Je m'inquiète pour mes proches. Mon fils vit toujours dans une zone de combat. Je ne ressens pas de chagrin, c'est plus profond que cela. Quand j’y pense, je pleure immédiatement.
Plus de 1 000 consultations individuelles ou de groupe ont été prodiguées par MSF entre mi-avril et mi-mai. « L'un des problèmes que nous traitons est le stress lié aux traumatismes. Par exemple, les souvenirs des bombardements intensifs peuvent être ravivés par des mots, des sons, des odeurs ou des scènes qui rappellent le traumatisme initial », explique Oksana Vykhivska. Bon nombre des personnes les plus vulnérables, comme les personnes âgées, sont isolées. Elles ont été séparées de leurs voisins et de leurs proches. Quant aux enfants, ils ressentent souvent le stress que ressentent les adultes qui les entourent.
Aider à s’adapter
Kateryna a dû fuir sa maison à Irpin avec sa mère lorsque leur village a été attaqué. Elles ont été évacuées et vivent maintenant dans un refuge à Moukatchevo, dans l'ouest de l'Ukraine. Elle souffre d'attaques de panique. « L'une des choses contre lesquelles je lutte est la peur de la mort. J'ai aussi peur d'échouer ou de faire quelque chose de mal », explique-t-elle.
« Ces réactions ne sont pas inhabituelles lorsque l'on vit la guerre, explique Lina Villa, responsable des activités de santé mentale de MSF à Dnipro et Zaporijjia. Nos équipes visitent des abris où des milliers de personnes ont échappé à des combats violents dans l'est et le sud de l'Ukraine. »

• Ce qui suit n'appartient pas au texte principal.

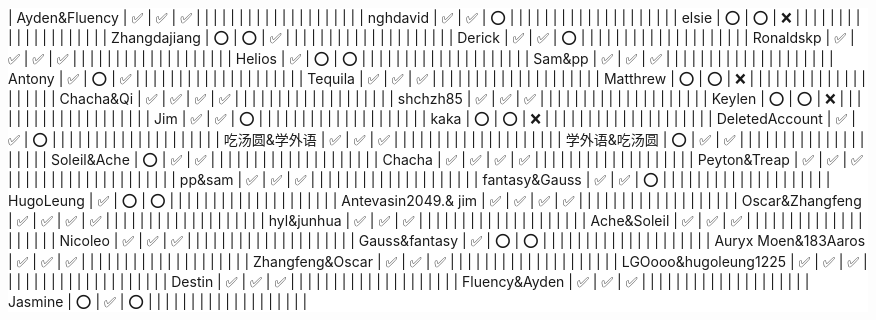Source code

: | Ayden&Fluency | ✅ | ✅ | ✅ |   | | | | | | | | | | | | | | | | | |
| nghdavid | ✅ | ✅ | ⭕️ |   | | | | | | | | | | | | | | | | | |
| elsie | ⭕️ | ⭕️ | ❌ | | | | | | | | | | | | | | | | | | |
| Zhangdajiang | ⭕️ | ⭕️ | ✅ |   | | | | | | | | | | | | | | | | | |
| Derick | ✅ | ✅ | ⭕️ |   | | | | | | | | | | | | | | | | | |
| Ronaldskp | ✅ | ✅ | ✅ | ✅ | | | | | | | | | | | | | | | | | |
| Helios | ✅ | ⭕️ | ⭕️ |   | | | | | | | | | | | | | | | | | |
| Sam&pp | ✅ | ✅ | ✅ |   | | | | | | | | | | | | | | | | | |
| Antony | ✅ | ⭕️ | ✅ |   | | | | | | | | | | | | | | | | | |
| Tequila | ✅ | ✅ | ✅ |   | | | | | | | | | | | | | | | | | |
| Matthrew | ⭕️ | ⭕️ | ❌ | | | | | | | | | | | | | | | | | | |
| Chacha&Qi | ✅ | ✅ | ✅ | ✅ | | | | | | | | | | | | | | | | | |
| shchzh85 | ✅ | ✅ | ✅ |   | | | | | | | | | | | | | | | | | |
| Keylen | ⭕️ | ⭕️ | ❌ | | | | | | | | | | | | | | | | | | |
| Jim | ✅ | ✅ | ⭕️ |   | | | | | | | | | | | | | | | | | |
| kaka | ⭕️ | ⭕️ | ❌ | | | | | | | | | | | | | | | | | | |
| DeletedAccount | ✅ | ✅ | ⭕️ |   | | | | | | | | | | | | | | | | | |
| 吃汤圆&学外语 | ✅ | ✅ | ✅ |   | | | | | | | | | | | | | | | | | |
| 学外语&吃汤圆 | ⭕️ | ✅ | ✅ |   | | | | | | | | | | | | | | | | | |
| Soleil&Ache | ⭕️ | ✅ | ✅ |   | | | | | | | | | | | | | | | | | |
| Chacha | ✅ | ✅ | ✅ | ✅ | | | | | | | | | | | | | | | | | |
| Peyton&Treap | ✅ | ✅ | ✅ |   | | | | | | | | | | | | | | | | | |
| pp&sam | ✅ | ✅ | ✅ |   | | | | | | | | | | | | | | | | | |
| fantasy&Gauss | ✅ | ✅ | ⭕️ |   | | | | | | | | | | | | | | | | | |
| HugoLeung | ✅ | ⭕️ | ⭕️ |   | | | | | | | | | | | | | | | | | |
| Antevasin2049.& jim | ✅ | ✅ | ✅ | ✅ | | | | | | | | | | | | | | | | | |
| Oscar&Zhangfeng | ✅ | ✅ | ✅ | ✅ | | | | | | | | | | | | | | | | | |
| hyl&junhua | ✅ | ✅ | ✅ |   | | | | | | | | | | | | | | | | | |
| Ache&Soleil | ✅ | ✅ | ✅ |   | | | | | | | | | | | | | | | | | |
| Nicoleo | ✅ | ✅ | ✅ |   | | | | | | | | | | | | | | | | | |
| Gauss&fantasy | ✅ | ⭕️ | ⭕️ |   | | | | | | | | | | | | | | | | | |
| Auryx Moen&183Aaros | ✅ | ✅ | ✅ |   | | | | | | | | | | | | | | | | | |
| Zhangfeng&Oscar | ✅ | ✅ | ✅ |   | | | | | | | | | | | | | | | | | |
| LGOooo&hugoleung1225 | ✅ | ✅ | ✅ |   | | | | | | | | | | | | | | | | | |
| Destin | ✅ | ✅ | ✅ |   | | | | | | | | | | | | | | | | | |
| Fluency&Ayden | ✅ | ✅ | ✅ |   | | | | | | | | | | | | | | | | | |
| Jasmine | ⭕️ | ✅ | ⭕️ |   | | | | | | | | | | | | | | | | | |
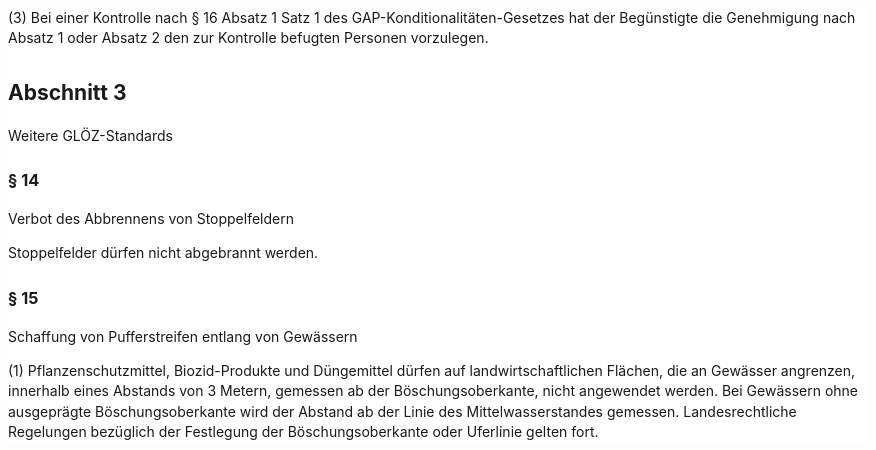 </div>

<div class="jurAbsatz">

(3) Bei einer Kontrolle nach § 16 Absatz 1 Satz 1 des
GAP-Konditionalitäten-Gesetzes hat der Begünstigte die Genehmigung nach
Absatz 1 oder Absatz 2 den zur Kontrolle befugten Personen vorzulegen.

</div>

</div>

</div>

</div>

<span id="BJNR224400022BJNG000500000.html"></span>

## Abschnitt 3  
Weitere GLÖZ-Standards

<span id="BJNR224400022BJNE001600000.html"></span>

### § 14  
Verbot des Abbrennens von Stoppelfeldern

<div>

<div class="jnhtml">

<div>

<div class="jurAbsatz">

Stoppelfelder dürfen nicht abgebrannt werden.

</div>

</div>

</div>

</div>

<span id="BJNR224400022BJNE001701119.html"></span>

### § 15  
Schaffung von Pufferstreifen entlang von Gewässern

<div>

<div class="jnhtml">

<div>

<div class="jurAbsatz">

(1) Pflanzenschutzmittel, Biozid-Produkte und Düngemittel dürfen auf
landwirtschaftlichen Flächen, die an Gewässer angrenzen, innerhalb eines
Abstands von 3 Metern, gemessen ab der Böschungsoberkante, nicht
angewendet werden. Bei Gewässern ohne ausgeprägte Böschungsoberkante
wird der Abstand ab der Linie des Mittelwasserstandes gemessen.
Landesrechtliche Regelungen bezüglich der Festlegung der
Böschungsoberkante oder Uferlinie gelten fort.
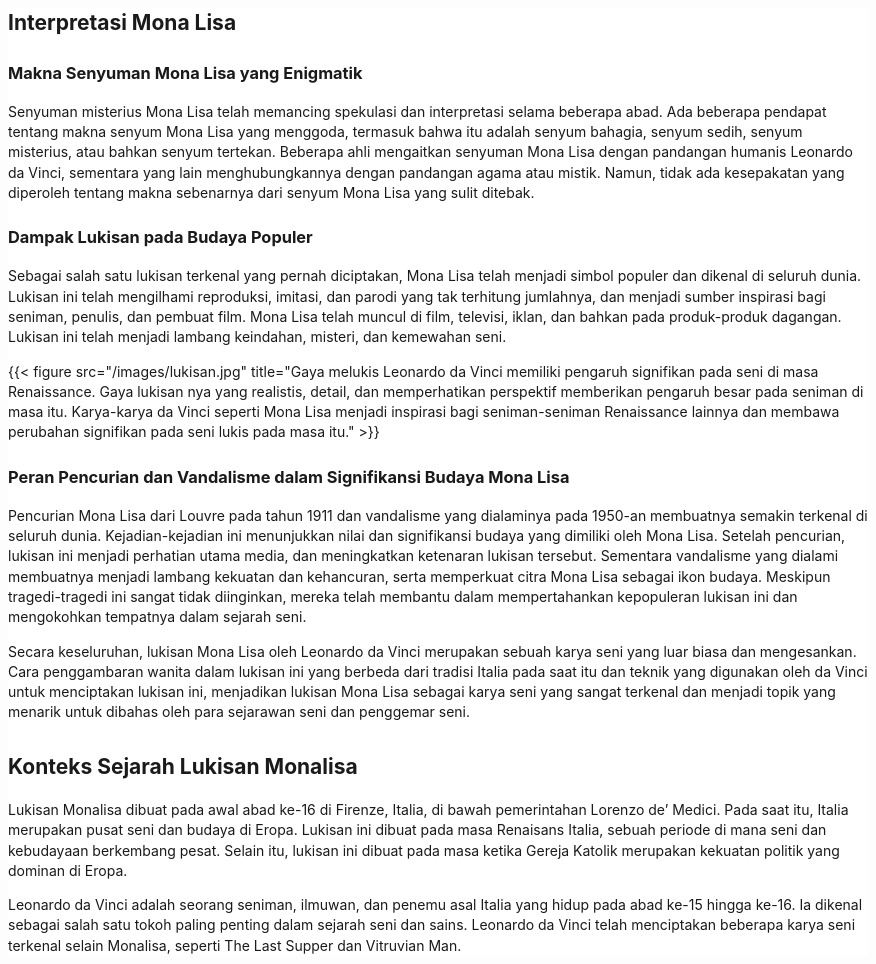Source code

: 
## Interpretasi Mona Lisa

### Makna Senyuman Mona Lisa yang Enigmatik

Senyuman misterius Mona Lisa telah memancing spekulasi dan interpretasi selama beberapa abad. Ada beberapa pendapat tentang makna senyum Mona Lisa yang menggoda, termasuk bahwa itu adalah senyum bahagia, senyum sedih, senyum misterius, atau bahkan senyum tertekan. Beberapa ahli mengaitkan senyuman Mona Lisa dengan pandangan humanis Leonardo da Vinci, sementara yang lain menghubungkannya dengan pandangan agama atau mistik. Namun, tidak ada kesepakatan yang diperoleh tentang makna sebenarnya dari senyum Mona Lisa yang sulit ditebak.

### Dampak Lukisan pada Budaya Populer

Sebagai salah satu lukisan terkenal yang pernah diciptakan, Mona Lisa telah menjadi simbol populer dan dikenal di seluruh dunia. Lukisan ini telah mengilhami reproduksi, imitasi, dan parodi yang tak terhitung jumlahnya, dan menjadi sumber inspirasi bagi seniman, penulis, dan pembuat film. Mona Lisa telah muncul di film, televisi, iklan, dan bahkan pada produk-produk dagangan. Lukisan ini telah menjadi lambang keindahan, misteri, dan kemewahan seni.

{{< figure src="/images/lukisan.jpg" title="Gaya melukis Leonardo da Vinci memiliki pengaruh signifikan pada seni di masa Renaissance. Gaya lukisan nya yang realistis, detail, dan memperhatikan perspektif memberikan pengaruh besar pada seniman di masa itu. Karya-karya da Vinci seperti Mona Lisa menjadi inspirasi bagi seniman-seniman Renaissance lainnya dan membawa perubahan signifikan pada seni lukis pada masa itu." >}}

### Peran Pencurian dan Vandalisme dalam Signifikansi Budaya Mona Lisa

Pencurian Mona Lisa dari Louvre pada tahun 1911 dan vandalisme yang dialaminya pada 1950-an membuatnya semakin terkenal di seluruh dunia. Kejadian-kejadian ini menunjukkan nilai dan signifikansi budaya yang dimiliki oleh Mona Lisa. Setelah pencurian, lukisan ini menjadi perhatian utama media, dan meningkatkan ketenaran lukisan tersebut. Sementara vandalisme yang dialami membuatnya menjadi lambang kekuatan dan kehancuran, serta memperkuat citra Mona Lisa sebagai ikon budaya. Meskipun tragedi-tragedi ini sangat tidak diinginkan, mereka telah membantu dalam mempertahankan kepopuleran lukisan ini dan mengokohkan tempatnya dalam sejarah seni.

Secara keseluruhan, lukisan Mona Lisa oleh Leonardo da Vinci merupakan sebuah karya seni yang luar biasa dan mengesankan. Cara penggambaran wanita dalam lukisan ini yang berbeda dari tradisi Italia pada saat itu dan teknik yang digunakan oleh da Vinci untuk menciptakan lukisan ini, menjadikan lukisan Mona Lisa sebagai karya seni yang sangat terkenal dan menjadi topik yang menarik untuk dibahas oleh para sejarawan seni dan penggemar seni.

## Konteks Sejarah Lukisan Monalisa

Lukisan Monalisa dibuat pada awal abad ke-16 di Firenze, Italia, di bawah pemerintahan Lorenzo de&#8217; Medici. Pada saat itu, Italia merupakan pusat seni dan budaya di Eropa. Lukisan ini dibuat pada masa Renaisans Italia, sebuah periode di mana seni dan kebudayaan berkembang pesat. Selain itu, lukisan ini dibuat pada masa ketika Gereja Katolik merupakan kekuatan politik yang dominan di Eropa.

Leonardo da Vinci adalah seorang seniman, ilmuwan, dan penemu asal Italia yang hidup pada abad ke-15 hingga ke-16. Ia dikenal sebagai salah satu tokoh paling penting dalam sejarah seni dan sains. Leonardo da Vinci telah menciptakan beberapa karya seni terkenal selain Monalisa, seperti The Last Supper dan Vitruvian Man.
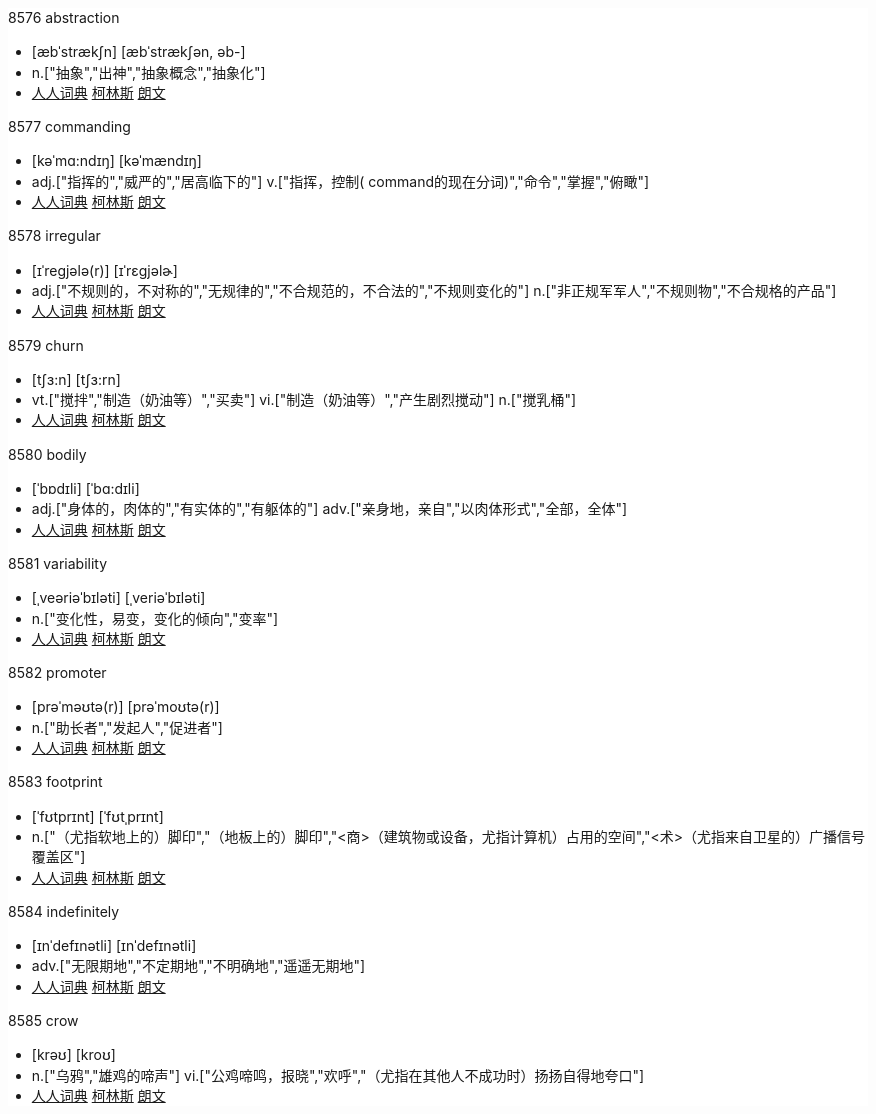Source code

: 8576 abstraction 
- [æbˈstrækʃn]  [æbˈstrækʃən, əb-] 
- n.["抽象","出神","抽象概念","抽象化"]   
- [人人词典](https://www.91dict.com/words?w=abstraction) [柯林斯](https://www.collinsdictionary.com/zh/dictionary/english/abstraction) [朗文](https://www.ldoceonline.com/dictionary/abstraction) 

8577 commanding 
- [kəˈmɑ:ndɪŋ]  [kəˈmændɪŋ] 
- adj.["指挥的","威严的","居高临下的"]  v.["指挥，控制( command的现在分词)","命令","掌握","俯瞰"]   
- [人人词典](https://www.91dict.com/words?w=commanding) [柯林斯](https://www.collinsdictionary.com/zh/dictionary/english/commanding) [朗文](https://www.ldoceonline.com/dictionary/commanding) 

8578 irregular 
- [ɪˈregjələ(r)]  [ɪˈrɛɡjəlɚ] 
- adj.["不规则的，不对称的","无规律的","不合规范的，不合法的","不规则变化的"]  n.["非正规军军人","不规则物","不合规格的产品"]   
- [人人词典](https://www.91dict.com/words?w=irregular) [柯林斯](https://www.collinsdictionary.com/zh/dictionary/english/irregular) [朗文](https://www.ldoceonline.com/dictionary/irregular) 

8579 churn 
- [tʃɜ:n]  [tʃɜ:rn] 
- vt.["搅拌","制造（奶油等）","买卖"]  vi.["制造（奶油等）","产生剧烈搅动"]  n.["搅乳桶"]   
- [人人词典](https://www.91dict.com/words?w=churn) [柯林斯](https://www.collinsdictionary.com/zh/dictionary/english/churn) [朗文](https://www.ldoceonline.com/dictionary/churn) 

8580 bodily 
- [ˈbɒdɪli]  [ˈbɑ:dɪli] 
- adj.["身体的，肉体的","有实体的","有躯体的"]  adv.["亲身地，亲自","以肉体形式","全部，全体"]   
- [人人词典](https://www.91dict.com/words?w=bodily) [柯林斯](https://www.collinsdictionary.com/zh/dictionary/english/bodily) [朗文](https://www.ldoceonline.com/dictionary/bodily) 

8581 variability 
- [ˌveəriəˈbɪləti]  [ˌveriəˈbɪləti] 
- n.["变化性，易变，变化的倾向","变率"]   
- [人人词典](https://www.91dict.com/words?w=variability) [柯林斯](https://www.collinsdictionary.com/zh/dictionary/english/variability) [朗文](https://www.ldoceonline.com/dictionary/variability) 

8582 promoter 
- [prəˈməʊtə(r)]  [prəˈmoʊtə(r)] 
- n.["助长者","发起人","促进者"]   
- [人人词典](https://www.91dict.com/words?w=promoter) [柯林斯](https://www.collinsdictionary.com/zh/dictionary/english/promoter) [朗文](https://www.ldoceonline.com/dictionary/promoter) 

8583 footprint 
- [ˈfʊtprɪnt]  [ˈfʊtˌprɪnt] 
- n.["（尤指软地上的）脚印","（地板上的）脚印","<商>（建筑物或设备，尤指计算机）占用的空间","<术>（尤指来自卫星的）广播信号覆盖区"]   
- [人人词典](https://www.91dict.com/words?w=footprint) [柯林斯](https://www.collinsdictionary.com/zh/dictionary/english/footprint) [朗文](https://www.ldoceonline.com/dictionary/footprint) 

8584 indefinitely 
- [ɪnˈdefɪnətli]  [ɪnˈdefɪnətli] 
- adv.["无限期地","不定期地","不明确地","遥遥无期地"]   
- [人人词典](https://www.91dict.com/words?w=indefinitely) [柯林斯](https://www.collinsdictionary.com/zh/dictionary/english/indefinitely) [朗文](https://www.ldoceonline.com/dictionary/indefinitely) 

8585 crow 
- [krəʊ]  [kroʊ] 
- n.["乌鸦","雄鸡的啼声"]  vi.["公鸡啼鸣，报晓","欢呼","（尤指在其他人不成功时）扬扬自得地夸口"]   
- [人人词典](https://www.91dict.com/words?w=crow) [柯林斯](https://www.collinsdictionary.com/zh/dictionary/english/crow) [朗文](https://www.ldoceonline.com/dictionary/crow)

Les psychologues MSF tentent de stabiliser les patients en identifiant les problèmes auxquels ils sont confrontés, puis les aident à trouver des mécanismes d'adaptation. « Nous travaillons pour qu’ils retrouvent un certain niveau de contrôle dans une situation où l’incertitude prédomine, en faisant en sorte qu’ils comprennent et qu’ils expriment ce qu'ils ressentent. Nous essayons de les rassurer sur le fait que le stress, la peur, l'anxiété, l'insomnie sont des réactions normales à cette situation anormale, poursuit Lina Villa. Ce travail est important, si ces douleurs ne sont pas prises en charge, elles peuvent s’aggraver. »
À Berehove, les psychologues MSF travaillent avec des enfants qui ont été évacués des zones de conflit. En un mois et demi, 375 enfants ont ainsi participé à des séances de santé mentale en groupe ou individuellement. Ces enfants présentent notamment de l'anxiété, une faible estime de soi, des crises de panique et du chagrin. « Beaucoup ont du mal à dormir, certains ont commencé à bégayer, d’autres mouillent leur lit », explique Kucheriaviy Valerii, psychologue MSF à Berehove. Pour les aider à faire face, les psychologues MSF mettent en place différentes pratiques, comme des ateliers de bricolage, qui les aident à se calmer et à se concentrer. »
Il faudrait une augmentation urgente des services de santé mentale à travers le pays.
« Les autorités nationales et les organisations non gouvernementales doivent veiller à ce que la réponse aux besoins en santé mentale et les ressources qui la sous-tendent atteignent les personnes les plus vulnérables, en particulier dans les zones rurales, où les gens sont souvent isolés », conclut Oksana Vykhivska.